Segment Start: Provided records

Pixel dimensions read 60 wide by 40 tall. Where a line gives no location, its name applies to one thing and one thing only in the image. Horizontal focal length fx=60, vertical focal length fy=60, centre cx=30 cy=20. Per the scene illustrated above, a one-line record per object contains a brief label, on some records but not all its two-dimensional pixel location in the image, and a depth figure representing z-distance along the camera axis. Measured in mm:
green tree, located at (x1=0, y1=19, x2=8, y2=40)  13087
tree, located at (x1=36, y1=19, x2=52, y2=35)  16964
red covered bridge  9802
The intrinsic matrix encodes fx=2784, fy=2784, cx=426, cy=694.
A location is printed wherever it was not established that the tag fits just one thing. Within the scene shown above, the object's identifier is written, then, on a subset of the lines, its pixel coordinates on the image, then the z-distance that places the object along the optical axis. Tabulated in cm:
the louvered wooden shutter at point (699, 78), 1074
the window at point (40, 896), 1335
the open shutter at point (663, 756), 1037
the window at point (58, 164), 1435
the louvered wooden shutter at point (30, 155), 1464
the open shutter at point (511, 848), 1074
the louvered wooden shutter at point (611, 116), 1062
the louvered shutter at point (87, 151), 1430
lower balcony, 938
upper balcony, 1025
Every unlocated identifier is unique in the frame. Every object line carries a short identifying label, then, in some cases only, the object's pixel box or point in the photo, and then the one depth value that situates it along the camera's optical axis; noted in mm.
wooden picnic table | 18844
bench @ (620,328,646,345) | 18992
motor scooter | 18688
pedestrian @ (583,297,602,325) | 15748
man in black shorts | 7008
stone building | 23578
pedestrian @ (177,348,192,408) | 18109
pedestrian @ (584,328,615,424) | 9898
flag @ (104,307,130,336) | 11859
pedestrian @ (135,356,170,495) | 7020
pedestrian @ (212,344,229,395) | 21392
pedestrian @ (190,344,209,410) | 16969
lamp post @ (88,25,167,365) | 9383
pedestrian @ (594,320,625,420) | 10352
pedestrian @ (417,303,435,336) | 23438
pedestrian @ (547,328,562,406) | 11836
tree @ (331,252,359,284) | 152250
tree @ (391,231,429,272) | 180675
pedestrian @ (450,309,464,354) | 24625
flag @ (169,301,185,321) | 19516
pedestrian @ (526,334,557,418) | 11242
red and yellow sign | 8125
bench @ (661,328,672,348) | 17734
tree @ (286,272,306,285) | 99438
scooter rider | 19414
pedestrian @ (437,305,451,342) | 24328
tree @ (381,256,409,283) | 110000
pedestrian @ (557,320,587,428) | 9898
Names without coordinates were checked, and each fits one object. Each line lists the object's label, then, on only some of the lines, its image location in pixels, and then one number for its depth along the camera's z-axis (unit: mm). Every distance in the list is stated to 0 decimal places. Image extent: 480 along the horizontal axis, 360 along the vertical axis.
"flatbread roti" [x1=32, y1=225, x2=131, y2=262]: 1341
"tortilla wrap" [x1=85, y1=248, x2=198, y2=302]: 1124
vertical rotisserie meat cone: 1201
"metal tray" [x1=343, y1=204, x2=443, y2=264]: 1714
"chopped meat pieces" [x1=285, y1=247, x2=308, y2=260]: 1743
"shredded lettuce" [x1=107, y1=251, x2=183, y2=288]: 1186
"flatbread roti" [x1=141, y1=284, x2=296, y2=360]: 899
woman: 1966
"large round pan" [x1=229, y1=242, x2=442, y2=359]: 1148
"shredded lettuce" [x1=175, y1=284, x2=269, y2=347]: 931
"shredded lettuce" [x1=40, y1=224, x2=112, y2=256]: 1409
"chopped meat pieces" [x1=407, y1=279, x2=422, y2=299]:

Segment End: Provided records

■ Your goal
Give the number of lines above in which the word "tree" appears, and nothing more.

■ Exercise response
6